Peikert, Aaron and Brandmaier, Andreas M.

Center for Lifespan Psychology, Max Planck Institute for Human Development, Berlin,Germany

Background

The rules of “good scientific practice” mandate that a research artefact is reproducible. Reproducibility is ensured if the same results can be obtained with the same data from the same analysis. Big data applications are threatened by non-reproducibility because data often come from multiple sources, are large and messy, and preprocessing may rely on various software packages. Then, it becomes increasingly difficult to track and document all steps of an analysis pipeline and guarantee their reproducibility.

Objectives

Big data are typically characterised by volume, variety, and velocity. Increased volume implies the need for distributed computing. Variety of data sources requires us to pay close attention to how data objects flow through our analysis. Velocity demands from our results to be updated dynamically. Reproduction in times of big data can hence no longer be a manual task for human researchers but must be supported by computer tools. Four concepts are necessary to meet these demands:

Software management allows for distributed computing,
dependency tracking coordinates the data flow,
dynamic document creation keeps the results consistent and up-to-date, and
version control to track changes over time

Approach

Increasing the degree of automation is crucial to ensure reproducibility in big data applications. We propose to adapt and apply tools in research contexts that were originally meant for software development:

Software management with Docker ensures a stable software environment across changing computing environments—even across thousands of nodes in distributed environments,
dependency tracking with Make documents and automates complex processing pipelines,
dynamic document creation with RMarkdown helps to recreate manuscripts describing results, and
version control with Git tracks snapshots of the analysis workflow over time.

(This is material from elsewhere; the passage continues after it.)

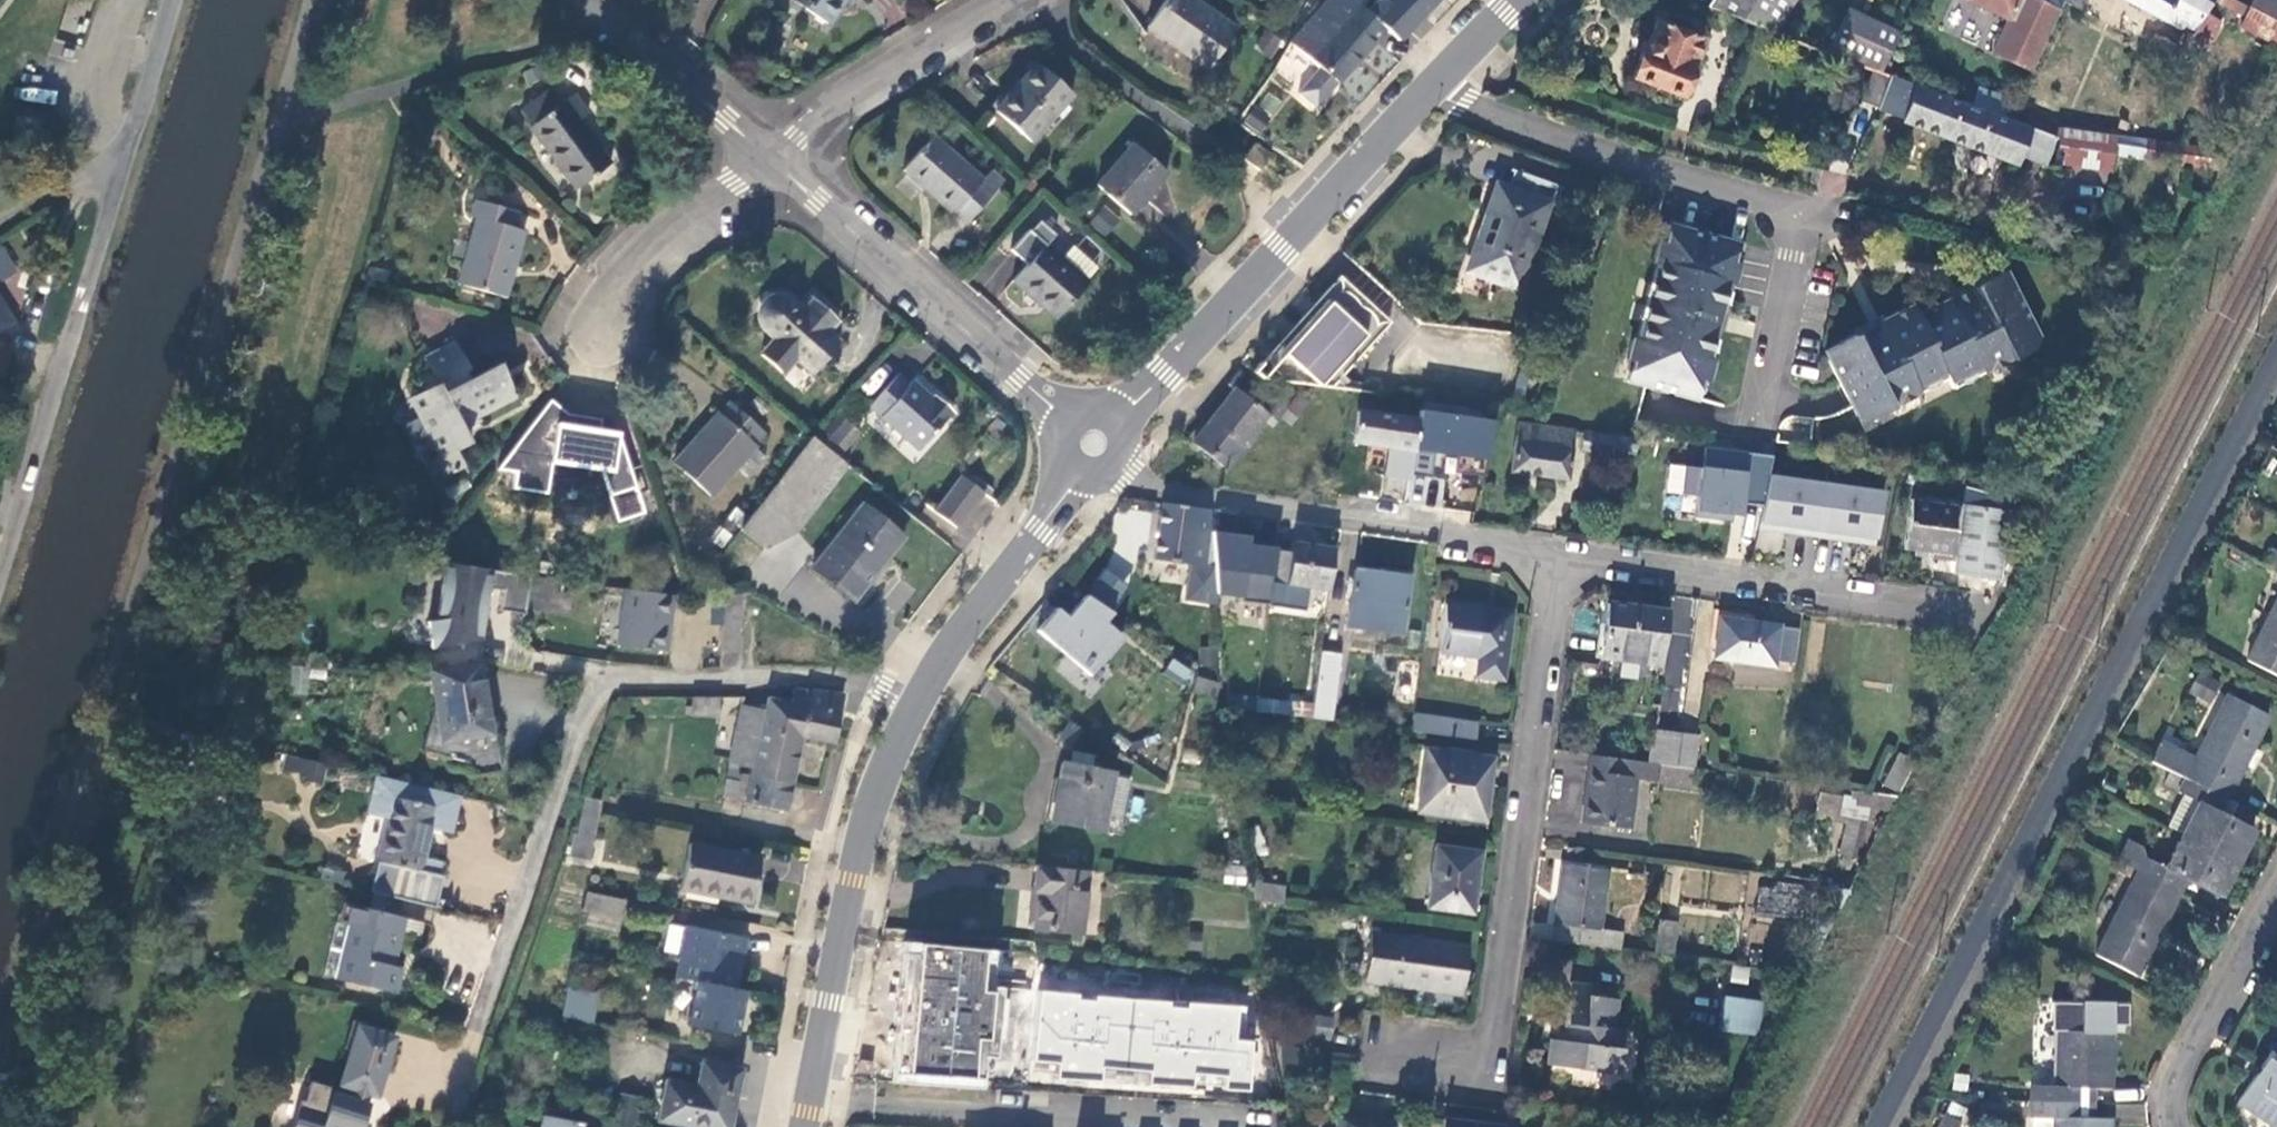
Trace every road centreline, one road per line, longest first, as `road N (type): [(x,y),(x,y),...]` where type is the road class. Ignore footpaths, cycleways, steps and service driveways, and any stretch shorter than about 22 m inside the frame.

While these tools have proven to be effective, their origin in software engineering requires a steep learning curve for researchers, who are typically not trained in using them. We believe a layer of abstraction may ease access to these tools and their merits for reproducibility. The R package repro wraps everyday tasks into composable building blocks. repro makes it easier to follow best practices by automatically configuring the needed tools.

Implications

To meet the demands of reproducibility in big data, the research community must move to a structured and automated approach. This will require researchers to adopt new tools and workflows. This investment upfront will pay for itself through more robust analyses that scale better, are well structured, and allow future users to recreate past results. Last, following the proposed best practices of reproducibility has benefits for collaboration of multiple authors on a single analysis.